Собрание сочинений - Том 4 | страница 28
Я была выдана замуж 12-ти лет за 50-летнего богатого, заслуженного воина. Великая была в этом человеке смесь добра и зла, хоть добра в нем было больше, чем зла; а какое и было в нем зло, то оно происходило больше от избалованного его характера; вообще же он был чувств благородных, когда не находился в своей обыкновенной болезни, в которую впадал нередко. Меня любил он сильно, но от своего дурного характера и сам мучился, и меня мучил.
Мать моя меня любила страстно, более всех детей; и я была к ней сильно привязана, и у груди ее спала до самого замужества. Неудачного моего замужества мать не вынесла и, заболев чахоткою, вскоре переселилась в вечность. Выдать же меня замуж заставила родителей моих нужда, потому что муж мой хотел меня все равно увезти, украсть и тогда бы родители мои расстались со мною навсегда. Но и выдавши меня замуж, мать моя живя со мною в одной деревне, лишена была возможности меня видеть: муж мой, видя ее любовь ко мне, волновался ревностью и кончил тем, что запретил моей матери ездить к нам в дом. Мать бросила деревню и уехала в город. Через пять лет после моего замужества мать моя, поручив меня милости Знамения Матери Божией, скончалась жертвою буйного характера моего мужа.

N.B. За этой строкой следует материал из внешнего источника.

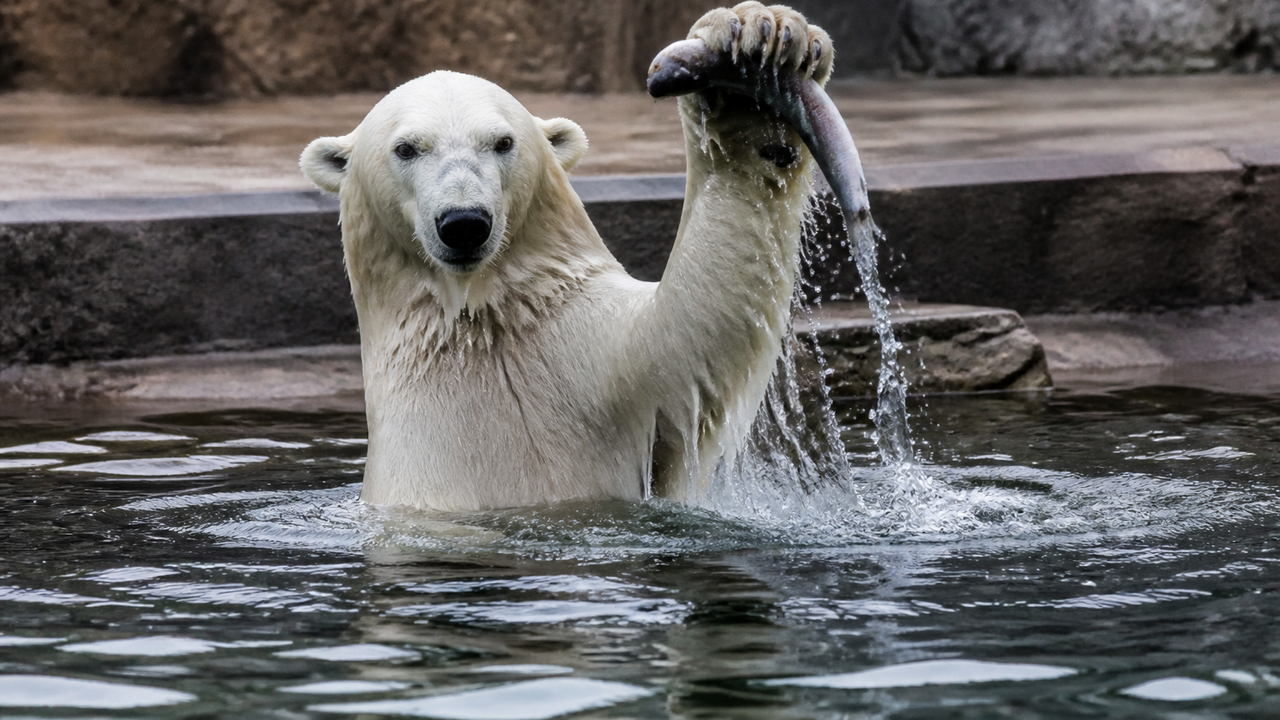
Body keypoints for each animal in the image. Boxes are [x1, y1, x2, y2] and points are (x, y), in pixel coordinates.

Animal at [299, 2, 834, 511]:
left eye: (502, 142)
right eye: (407, 148)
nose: (464, 223)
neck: (478, 319)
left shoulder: (591, 359)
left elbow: (691, 328)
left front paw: (760, 50)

Болезнь моего мужа была запой. Но и в то время, когда муж мой подвергался припадкам этой страшной болезни, мне и тогда нельзя было видеться с моей матерью, потому что людям был отдан строжайший приказ меня караулить и не пускать к матери, а ее не принимать в дом. Но сильная любовь родительницы научила ее, что делать, как обнять дитя свое. Бывало, летнею порою, когда солнце на закате, возьмет она с собою сестру мою, девочку лет 11 -ти, и 12-летнего брата да девку-слугу и пойдет с ними из города к нашей усадьбе. За ней несут — кто ковер, кто подушку, а дети несут печенье и разные лакомства. Расположится матушка моя в лесочке около нашей усадьбы на траве на отдых... О, горе было тогда нам с нею обеим великое!... Меня вызвать было дело хитрое, и на это дело отправлялся мой брат. Тихонько пробирался он через сад к стенке нашего дома и, зная, где я сплю, стучал мне в стену. Я выходила к нему тайком, и он провожал меня к матери. Я всегда заставала мою мать сидящей подгорюнившись на ковре. Как увидит она меня, бывало, как бросится ко мне, да так всю меня и обдаст слезами!... Сколько я ни скрывала моих чувств, уговаривала ее быть покойной, но мудрено было скрыть от любящего материнского сердца желчь, сгонявшую румянец с моих юных щек... Так-то и видались мы с нею летом, утешая скорбь свою красотой летней ночи и соловьиным пением. Досиживали мы с ней на ковре под кустиком до утренней зорьки, а там прощались, обливаясь слезами... Не вынесла мать моя зимней разлуки со мною, и 25 марта, на Благовещение, между утреней и обедней, умерла моя родимая, благословив меня иконой Знамения Божией Матери.